# Short-Stack: Pushing Back the Pin Bandwidth Wall with FinFET-based eDRAM In-Package Last Level Cache

He Xiao, Wen Yueh, Saibal Mukhopadhyay, *Member, IEEE*, and Sudhakar Yalamanchili, *Fellow, IEEE* School of Electrical and Computer Engineering, Georgia Institute of Technology, Atlanta, GA, 30332 {hxiao, wyueh3}@gatech.edu, {saibal.mukhopadhyay, sudha.yalamanchili}@ece.gatech.edu

Abstract—The slow growth of the number of pins per package coupled with increasing device densities is leading to decreasing off-chip memory bandwidth per core which in turn leads to reductions in system level performance. In this work we present a 2-tier stacked IC structure, referred to as the *Short-Stack*, to push back this pin bandwidth wall. The Short-Stack consists of a processor die of multiple cores in the bottom tier, and a multi-banked last level cache (LLC) die including the memory controllers and network-on-chip (NoC) in the top tier, face-to-face bonded with the processor tier. We characterize the timing delay, power consumption, and density of an eDRAM implementation of the LLC, and consider a range of LLC designs using SRAM and eDRAM. Using a full-system, cycle-level simulator, we conduct a quantitative analysis of a 16-core Short-Stack executing SPLASH-2 benchmarks. We present performance results in comparison to i) a traditional 2D processor implementation and ii) a multi-tier 3D package with stacked DRAM memory in terms of performance, power and energy efficiency

Index Terms-Pin Bandwidth, Short-Stack, 3D IC, FinFET eDRAM.

## **1** INTRODUCTION

S computing systems move to extreme scale, the number  ${
m A}$  of cores integrated into the package will dramatically increase exerting pressure on the pin bandwidth between the on-chip cores and off-chip memory system. According to a recent study, supply pins will take up a large proportion of the total number of pins in a package [1], indicating a decreasing available pin bandwidth per core and affecting energy and time performance especially for memory intensive applications. To address this pin bandwidth problem, we propose an effective approach to reduce the off-chip bandwidth requirements by deploying 3D IC technology and optimizing the cache system using FinFET based eDRAM. The novel microarchitecture, referred to as the Short-Stack, stacks the processor tier and the LLC tier together into a single package with face-to-face bonding. With the abundant LLC capacity offered by eDRAM, large inter-tier bandwith and low-latency communication can overcome the performance loss due to limited pin bandwidth. It is also demonstrated to be competitive with 3D architectures using stacked DRAM (i.e. Micron's Hybrid Memory Cube) in terms of manufacturing complexity and TSV reliability.

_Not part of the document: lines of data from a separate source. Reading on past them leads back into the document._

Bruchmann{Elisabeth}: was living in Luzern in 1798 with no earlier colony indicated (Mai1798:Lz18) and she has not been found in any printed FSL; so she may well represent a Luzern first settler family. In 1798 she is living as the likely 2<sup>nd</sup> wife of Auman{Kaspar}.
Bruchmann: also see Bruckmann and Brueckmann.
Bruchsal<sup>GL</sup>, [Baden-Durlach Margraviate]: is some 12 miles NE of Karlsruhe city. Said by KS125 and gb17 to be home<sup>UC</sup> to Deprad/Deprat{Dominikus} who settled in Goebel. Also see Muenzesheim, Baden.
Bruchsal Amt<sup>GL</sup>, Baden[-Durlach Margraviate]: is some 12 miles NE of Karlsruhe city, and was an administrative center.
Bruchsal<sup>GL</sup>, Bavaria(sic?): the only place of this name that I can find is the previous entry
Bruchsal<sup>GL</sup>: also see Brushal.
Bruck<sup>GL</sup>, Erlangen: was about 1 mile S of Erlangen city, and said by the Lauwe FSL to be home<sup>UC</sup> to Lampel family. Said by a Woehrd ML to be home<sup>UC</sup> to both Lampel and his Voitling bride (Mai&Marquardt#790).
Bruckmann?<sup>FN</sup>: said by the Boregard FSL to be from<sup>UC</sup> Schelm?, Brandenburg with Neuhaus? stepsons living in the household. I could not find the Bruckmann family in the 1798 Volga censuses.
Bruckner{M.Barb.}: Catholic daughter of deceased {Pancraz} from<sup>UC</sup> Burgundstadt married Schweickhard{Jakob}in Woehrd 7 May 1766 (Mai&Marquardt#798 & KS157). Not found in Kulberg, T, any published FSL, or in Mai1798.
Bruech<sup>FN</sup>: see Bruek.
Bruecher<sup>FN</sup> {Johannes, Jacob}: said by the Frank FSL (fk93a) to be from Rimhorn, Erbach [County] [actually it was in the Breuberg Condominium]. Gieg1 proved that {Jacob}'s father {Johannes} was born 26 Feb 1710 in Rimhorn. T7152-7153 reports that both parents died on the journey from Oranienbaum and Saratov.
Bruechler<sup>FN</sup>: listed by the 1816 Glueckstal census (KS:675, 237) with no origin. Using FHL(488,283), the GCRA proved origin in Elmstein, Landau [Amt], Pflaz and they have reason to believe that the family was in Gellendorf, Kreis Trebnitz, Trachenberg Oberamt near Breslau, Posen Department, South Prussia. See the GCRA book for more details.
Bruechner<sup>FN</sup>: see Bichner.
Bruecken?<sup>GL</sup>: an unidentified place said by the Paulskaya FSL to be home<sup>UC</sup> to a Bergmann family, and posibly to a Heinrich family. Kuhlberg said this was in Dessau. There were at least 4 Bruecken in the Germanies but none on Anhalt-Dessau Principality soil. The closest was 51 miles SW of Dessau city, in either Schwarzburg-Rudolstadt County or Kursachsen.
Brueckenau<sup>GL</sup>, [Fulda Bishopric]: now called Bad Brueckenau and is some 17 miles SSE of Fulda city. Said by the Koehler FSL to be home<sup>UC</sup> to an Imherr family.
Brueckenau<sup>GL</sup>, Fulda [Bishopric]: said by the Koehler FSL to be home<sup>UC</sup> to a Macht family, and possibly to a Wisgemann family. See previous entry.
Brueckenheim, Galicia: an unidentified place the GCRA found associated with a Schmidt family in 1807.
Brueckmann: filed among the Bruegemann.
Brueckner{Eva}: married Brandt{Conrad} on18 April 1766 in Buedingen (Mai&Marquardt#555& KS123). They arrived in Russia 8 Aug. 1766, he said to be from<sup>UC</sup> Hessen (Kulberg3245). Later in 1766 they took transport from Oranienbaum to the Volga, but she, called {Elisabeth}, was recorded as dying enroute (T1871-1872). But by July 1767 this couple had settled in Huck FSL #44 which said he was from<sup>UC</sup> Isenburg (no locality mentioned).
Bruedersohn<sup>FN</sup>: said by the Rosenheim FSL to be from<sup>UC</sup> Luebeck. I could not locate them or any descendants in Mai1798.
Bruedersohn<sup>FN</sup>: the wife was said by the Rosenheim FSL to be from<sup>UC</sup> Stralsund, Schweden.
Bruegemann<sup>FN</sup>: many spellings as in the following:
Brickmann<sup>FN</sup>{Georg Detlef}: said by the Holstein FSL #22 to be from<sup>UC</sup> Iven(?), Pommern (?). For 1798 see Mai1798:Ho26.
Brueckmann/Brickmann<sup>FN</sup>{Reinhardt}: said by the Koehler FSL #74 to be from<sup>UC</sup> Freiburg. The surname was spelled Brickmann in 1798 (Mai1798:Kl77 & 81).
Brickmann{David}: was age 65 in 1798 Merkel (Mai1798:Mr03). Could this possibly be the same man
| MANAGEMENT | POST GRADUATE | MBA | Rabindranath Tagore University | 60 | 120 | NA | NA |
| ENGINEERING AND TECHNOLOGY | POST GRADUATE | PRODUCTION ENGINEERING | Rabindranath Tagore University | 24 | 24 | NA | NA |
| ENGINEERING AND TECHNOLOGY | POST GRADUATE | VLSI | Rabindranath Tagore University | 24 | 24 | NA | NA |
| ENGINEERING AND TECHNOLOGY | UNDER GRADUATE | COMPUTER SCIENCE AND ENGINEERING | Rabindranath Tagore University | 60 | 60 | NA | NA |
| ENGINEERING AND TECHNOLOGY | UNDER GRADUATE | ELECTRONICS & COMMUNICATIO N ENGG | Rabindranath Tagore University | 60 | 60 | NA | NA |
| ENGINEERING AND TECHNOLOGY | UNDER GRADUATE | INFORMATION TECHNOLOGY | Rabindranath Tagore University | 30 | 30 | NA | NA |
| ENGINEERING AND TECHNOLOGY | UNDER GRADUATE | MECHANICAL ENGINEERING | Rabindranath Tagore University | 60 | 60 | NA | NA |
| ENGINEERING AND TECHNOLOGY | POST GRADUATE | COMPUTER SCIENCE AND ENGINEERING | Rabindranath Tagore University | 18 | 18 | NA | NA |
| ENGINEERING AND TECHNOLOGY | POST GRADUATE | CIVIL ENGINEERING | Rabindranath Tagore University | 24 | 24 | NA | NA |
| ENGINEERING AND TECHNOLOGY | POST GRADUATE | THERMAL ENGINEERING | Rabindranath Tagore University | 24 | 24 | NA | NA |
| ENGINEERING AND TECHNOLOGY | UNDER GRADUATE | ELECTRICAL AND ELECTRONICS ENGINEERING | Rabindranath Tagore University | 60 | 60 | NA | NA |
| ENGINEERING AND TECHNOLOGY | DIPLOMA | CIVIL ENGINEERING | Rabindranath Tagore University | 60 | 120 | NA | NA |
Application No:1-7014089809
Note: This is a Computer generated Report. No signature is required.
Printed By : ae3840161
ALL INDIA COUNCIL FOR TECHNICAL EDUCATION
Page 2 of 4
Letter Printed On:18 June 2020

In this paper, we focus on a homogenous multicore architecture as our target microarchitecture that uses sixteen. x86 out-of-order cores. Each core has a private L1 cache and shares the LLC with other cores. The model is constructed with a cycle-based full system simulator Manifold [2], which adopts the eDRAM characterizations from our HSpice simulation. The simulation also deploys the Energy Introspector library [3] that provides multi-physics modeling capability, e.g., thermal, energy, and reliability. We compare the performance of the Short-Stack with a traditional planar processor design and a 3D architecture with DRAM stacks [4] in terms of performance, power consumption and energy efficiency. The results show that the Short-Stack has considerable promise to deal with evolving pin bandwidth constraints.

# 2 PIN BANDWIDTH PROBLEM

The total pin count doubles approximately every six years on average across difference ranges of processor design [1]. Meanwhile, the supply pins required for the package grows as the square root of the supply current to maintain constant resistive loss per supply pin, indicating an increasing pressure on signal pins available for the package.

Possible solutions to address this problem include either reducing the current demands of the package (i.e. integrating on-chip voltage regulators) or reducing the off-chip memory bandwidth requirement. In this work, we present a two-tier 3D microarchitecture structure called the Short-Stack to minimize the demand for pin bandwidth with a FinFET-based eDRAM configured as the last level cache (LLC). The benefits of deploying the Short-Stack structure come from two sources. First, replacing the SRAM with eDRAM cells in the LLC will roughly increase the cache capacity by 2X with little performance loss [5]. For a typical LLC design optimized for bandwidth, increasing the cache capacity and associativity will reduce off-chip data requests. Second, using the 3D structure, the bandwidth and latency between the core and LLC tier decreases, which will improve the overall system performance (measured in instructions/cycle or IPC) and shorten the performance gap between planar and stacked DRAM architectures.

## 3 EDRAM CELL MODELING

In advanced process technologies, SRAM becomes increasingly difficult to design due to read-write access contention, and eDRAM is emerging as a rising alternative to the mainstream 6T SRAM design. The eDRAM cells are more compact than SRAM due to fewer transistors in the cell design; reducing require cell area by nearly 50%. The associated leakage power is also reduced due to a reduction in the number of devices. The absent of access contention between read and write accesses also improves the voltage margin in eDRAM cells.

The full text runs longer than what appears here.